**Your objective:**
Render the listing below as a Markdown table with the columns Row and Line, numbering each row and omitting blank lines. Begin with the first line of the listing and continue through the line containing "family: Pelodryadidae", including that line.
****************
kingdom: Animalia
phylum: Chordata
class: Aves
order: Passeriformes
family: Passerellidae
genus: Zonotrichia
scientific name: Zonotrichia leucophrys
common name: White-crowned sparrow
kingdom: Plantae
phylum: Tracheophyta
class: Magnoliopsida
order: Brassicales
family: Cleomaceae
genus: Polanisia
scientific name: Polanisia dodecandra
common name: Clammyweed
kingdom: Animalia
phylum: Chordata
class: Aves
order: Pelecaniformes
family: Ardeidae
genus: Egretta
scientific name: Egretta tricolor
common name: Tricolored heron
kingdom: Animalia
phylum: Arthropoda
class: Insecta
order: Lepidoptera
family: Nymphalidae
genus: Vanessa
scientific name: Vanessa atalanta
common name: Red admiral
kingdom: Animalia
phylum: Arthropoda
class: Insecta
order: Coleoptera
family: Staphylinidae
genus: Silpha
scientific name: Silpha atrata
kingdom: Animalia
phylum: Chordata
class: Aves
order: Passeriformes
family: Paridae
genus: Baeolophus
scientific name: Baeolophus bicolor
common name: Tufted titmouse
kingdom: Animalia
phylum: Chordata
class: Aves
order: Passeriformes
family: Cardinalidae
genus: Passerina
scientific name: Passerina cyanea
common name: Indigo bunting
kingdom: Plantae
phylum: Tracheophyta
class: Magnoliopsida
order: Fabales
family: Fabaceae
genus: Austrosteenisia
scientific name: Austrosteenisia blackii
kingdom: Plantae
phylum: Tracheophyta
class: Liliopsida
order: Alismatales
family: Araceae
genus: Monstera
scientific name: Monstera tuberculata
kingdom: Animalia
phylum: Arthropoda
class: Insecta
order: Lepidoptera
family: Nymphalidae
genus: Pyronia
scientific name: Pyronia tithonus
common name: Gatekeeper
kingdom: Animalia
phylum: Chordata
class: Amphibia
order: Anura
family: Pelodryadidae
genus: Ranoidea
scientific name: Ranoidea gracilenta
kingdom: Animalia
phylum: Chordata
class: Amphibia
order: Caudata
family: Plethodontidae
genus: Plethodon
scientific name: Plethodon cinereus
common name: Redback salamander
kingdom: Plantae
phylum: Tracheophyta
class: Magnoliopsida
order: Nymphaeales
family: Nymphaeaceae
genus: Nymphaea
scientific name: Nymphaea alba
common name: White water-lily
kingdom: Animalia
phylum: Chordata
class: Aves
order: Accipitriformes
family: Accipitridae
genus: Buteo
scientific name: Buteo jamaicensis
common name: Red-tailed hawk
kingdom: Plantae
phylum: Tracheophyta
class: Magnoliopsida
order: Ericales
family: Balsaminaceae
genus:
****************
**Answer to the exercise:**
| Row | Line |
|---|---|
| 1 | kingdom: Animalia |
| 2 | phylum: Chordata |
| 3 | class: Aves |
| 4 | order: Passeriformes |
| 5 | family: Passerellidae |
| 6 | genus: Zonotrichia |
| 7 | scientific name: Zonotrichia leucophrys |
| 8 | common name: White-crowned sparrow |
| 9 | kingdom: Plantae |
| 10 | phylum: Tracheophyta |
| 11 | class: Magnoliopsida |
| 12 | order: Brassicales |
| 13 | family: Cleomaceae |
| 14 | genus: Polanisia |
| 15 | scientific name: Polanisia dodecandra |
| 16 | common name: Clammyweed |
| 17 | kingdom: Animalia |
| 18 | phylum: Chordata |
| 19 | class: Aves |
| 20 | order: Pelecaniformes |
| 21 | family: Ardeidae |
| 22 | genus: Egretta |
| 23 | scientific name: Egretta tricolor |
| 24 | common name: Tricolored heron |
| 25 | kingdom: Animalia |
| 26 | phylum: Arthropoda |
| 27 | class: Insecta |
| 28 | order: Lepidoptera |
| 29 | family: Nymphalidae |
| 30 | genus: Vanessa |
| 31 | scientific name: Vanessa atalanta |
| 32 | common name: Red admiral |
| 33 | kingdom: Animalia |
| 34 | phylum: Arthropoda |
| 35 | class: Insecta |
| 36 | order: Coleoptera |
| 37 | family: Staphylinidae |
| 38 | genus: Silpha |
| 39 | scientific name: Silpha atrata |
| 40 | kingdom: Animalia |
| 41 | phylum: Chordata |
| 42 | class: Aves |
| 43 | order: Passeriformes |
| 44 | family: Paridae |
| 45 | genus: Baeolophus |
| 46 | scientific name: Baeolophus bicolor |
| 47 | common name: Tufted titmouse |
| 48 | kingdom: Animalia |
| 49 | phylum: Chordata |
| 50 | class: Aves |
| 51 | order: Passeriformes |
| 52 | family: Cardinalidae |
| 53 | genus: Passerina |
| 54 | scientific name: Passerina cyanea |
| 55 | common name: Indigo bunting |
| 56 | kingdom: Plantae |
| 57 | phylum: Tracheophyta |
| 58 | class: Magnoliopsida |
| 59 | order: Fabales |
| 60 | family: Fabaceae |
| 61 | genus: Austrosteenisia |
| 62 | scientific name: Austrosteenisia blackii |
| 63 | kingdom: Plantae |
| 64 | phylum: Tracheophyta |
| 65 | class: Liliopsida |
| 66 | order: Alismatales |
| 67 | family: Araceae |
| 68 | genus: Monstera |
| 69 | scientific name: Monstera tuberculata |
| 70 | kingdom: Animalia |
| 71 | phylum: Arthropoda |
| 72 | class: Insecta |
| 73 | order: Lepidoptera |
| 74 | family: Nymphalidae |
| 75 | genus: Pyronia |
| 76 | scientific name: Pyronia tithonus |
| 77 | common name: Gatekeeper |
| 78 | kingdom: Animalia |
| 79 | phylum: Chordata |
| 80 | class: Amphibia |
| 81 | order: Anura |
| 82 | family: Pelodryadidae |